Stanley was a visiting professor in the Lawyering Program during the 2021–2022 academic year. She came to Cornell from Vanderbilt Law School, where she taught legal writing and analysis to first-year J.D. students. Before entering academia, Stanley devoted her career to representing death-sentenced individuals in the post-conviction context. As an assistant federal public defender in the Capital Habeas Unit of the Office of the Federal Public Defender for the Middle District of Tennessee, Stanley represented men under sentence of death in their federal habeas proceedings in Federal District Court, the Sixth Circuit Court of Appeals, the United States Supreme Court, and Tennessee state-court proceedings. She also practiced in Louisiana, where she represented indigent men sentenced to death in state post-conviction proceedings. 

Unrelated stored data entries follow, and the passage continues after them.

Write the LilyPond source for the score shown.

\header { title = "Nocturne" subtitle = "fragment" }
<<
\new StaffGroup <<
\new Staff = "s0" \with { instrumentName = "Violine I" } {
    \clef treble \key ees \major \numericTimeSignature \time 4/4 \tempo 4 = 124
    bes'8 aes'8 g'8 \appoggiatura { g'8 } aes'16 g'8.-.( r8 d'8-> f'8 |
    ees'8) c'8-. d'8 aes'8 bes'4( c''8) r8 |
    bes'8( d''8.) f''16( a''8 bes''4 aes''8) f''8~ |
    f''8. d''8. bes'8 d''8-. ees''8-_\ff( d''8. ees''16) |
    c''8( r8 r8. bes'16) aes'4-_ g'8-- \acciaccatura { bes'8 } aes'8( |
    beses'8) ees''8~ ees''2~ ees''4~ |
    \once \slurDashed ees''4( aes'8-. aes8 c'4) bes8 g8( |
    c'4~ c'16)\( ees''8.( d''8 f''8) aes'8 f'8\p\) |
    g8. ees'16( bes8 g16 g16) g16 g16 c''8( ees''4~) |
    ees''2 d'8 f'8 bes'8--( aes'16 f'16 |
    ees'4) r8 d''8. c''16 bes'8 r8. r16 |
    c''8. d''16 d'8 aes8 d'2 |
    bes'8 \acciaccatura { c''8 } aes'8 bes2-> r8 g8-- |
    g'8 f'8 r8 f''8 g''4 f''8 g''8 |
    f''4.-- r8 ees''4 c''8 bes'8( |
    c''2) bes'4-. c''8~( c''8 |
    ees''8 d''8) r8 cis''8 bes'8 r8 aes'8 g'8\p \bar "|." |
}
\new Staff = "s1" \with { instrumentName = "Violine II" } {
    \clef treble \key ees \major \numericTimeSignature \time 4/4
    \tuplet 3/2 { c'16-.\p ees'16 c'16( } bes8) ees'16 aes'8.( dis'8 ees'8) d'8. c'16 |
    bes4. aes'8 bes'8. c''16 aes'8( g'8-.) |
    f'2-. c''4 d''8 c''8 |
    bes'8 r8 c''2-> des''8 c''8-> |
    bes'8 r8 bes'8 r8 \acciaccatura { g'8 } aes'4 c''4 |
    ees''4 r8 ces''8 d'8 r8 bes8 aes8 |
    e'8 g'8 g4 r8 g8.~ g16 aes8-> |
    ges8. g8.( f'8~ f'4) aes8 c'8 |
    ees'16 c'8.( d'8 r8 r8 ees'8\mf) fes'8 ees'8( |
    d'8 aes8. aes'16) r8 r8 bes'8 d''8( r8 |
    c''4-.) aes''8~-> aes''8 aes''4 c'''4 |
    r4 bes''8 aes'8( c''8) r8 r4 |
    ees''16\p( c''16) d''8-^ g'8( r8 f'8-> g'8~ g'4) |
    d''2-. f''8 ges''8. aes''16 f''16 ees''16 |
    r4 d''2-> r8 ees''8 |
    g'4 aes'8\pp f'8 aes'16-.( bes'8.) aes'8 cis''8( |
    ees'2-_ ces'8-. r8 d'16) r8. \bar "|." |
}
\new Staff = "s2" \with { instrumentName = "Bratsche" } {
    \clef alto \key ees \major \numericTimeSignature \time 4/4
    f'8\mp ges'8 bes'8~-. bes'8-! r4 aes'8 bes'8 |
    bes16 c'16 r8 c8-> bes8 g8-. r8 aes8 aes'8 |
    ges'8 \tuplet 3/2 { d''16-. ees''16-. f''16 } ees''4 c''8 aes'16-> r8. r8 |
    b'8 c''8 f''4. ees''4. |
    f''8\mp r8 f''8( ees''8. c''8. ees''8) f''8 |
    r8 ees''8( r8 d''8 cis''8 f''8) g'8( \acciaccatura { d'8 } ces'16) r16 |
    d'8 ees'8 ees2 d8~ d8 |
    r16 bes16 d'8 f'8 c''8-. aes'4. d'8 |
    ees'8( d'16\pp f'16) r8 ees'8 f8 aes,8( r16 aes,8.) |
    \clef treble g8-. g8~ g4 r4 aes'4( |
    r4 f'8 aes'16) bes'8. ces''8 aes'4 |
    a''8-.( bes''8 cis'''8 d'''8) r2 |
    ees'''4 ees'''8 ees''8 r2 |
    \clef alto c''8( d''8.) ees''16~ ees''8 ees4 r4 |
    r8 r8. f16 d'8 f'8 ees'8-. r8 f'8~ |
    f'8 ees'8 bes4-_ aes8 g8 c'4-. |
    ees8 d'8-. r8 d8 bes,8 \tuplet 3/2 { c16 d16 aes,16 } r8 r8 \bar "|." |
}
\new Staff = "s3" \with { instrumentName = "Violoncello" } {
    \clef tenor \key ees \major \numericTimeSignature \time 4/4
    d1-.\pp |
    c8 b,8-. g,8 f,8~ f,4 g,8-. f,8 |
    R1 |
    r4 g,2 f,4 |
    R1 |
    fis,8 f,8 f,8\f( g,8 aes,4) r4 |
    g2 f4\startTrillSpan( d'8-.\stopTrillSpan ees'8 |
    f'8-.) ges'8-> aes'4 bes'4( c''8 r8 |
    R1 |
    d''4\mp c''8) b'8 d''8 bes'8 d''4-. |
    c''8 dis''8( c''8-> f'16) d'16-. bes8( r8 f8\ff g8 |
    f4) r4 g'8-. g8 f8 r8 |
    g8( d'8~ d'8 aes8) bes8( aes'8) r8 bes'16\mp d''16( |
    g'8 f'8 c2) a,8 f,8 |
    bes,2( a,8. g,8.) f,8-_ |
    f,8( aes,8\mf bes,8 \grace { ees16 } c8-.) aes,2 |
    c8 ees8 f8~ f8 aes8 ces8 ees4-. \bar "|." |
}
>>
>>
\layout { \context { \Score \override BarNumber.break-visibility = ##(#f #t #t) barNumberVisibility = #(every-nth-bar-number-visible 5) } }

“I am thrilled to join Cornell’s Lawyering Program,” says Stanley. “Introducing students to this new discipline, encouraging them to find their own voice, and witnessing them grow and flourish is such a joy. The opportunity to do so at my alma mater, and among such dedicated, talented colleagues, is a dream come true.” 

Katrina Robinson previously taught legal writing as a visiting assistant professor at the University of Oregon School of Law. Prior to that, she worked in the Chicago office of Latham & Watkins. After law school, Robinson worked in the San Francisco office of Orrick, Herrington & Sutcliffe and then clerked for the Hon. Manish S. Shah at the U.S. District Court for the Northern District of Illinois and the Hon. Joel M. Flaum for the U.S. Court of Appeals for the Seventh Circuit. 

“I am so grateful to be joining Cornell Law School’s Lawyering Program,” says Robinson. “Teaching alongside such dedicated and talented faculty will be an honor. And I am excited to begin working with the entering class of first-year students.”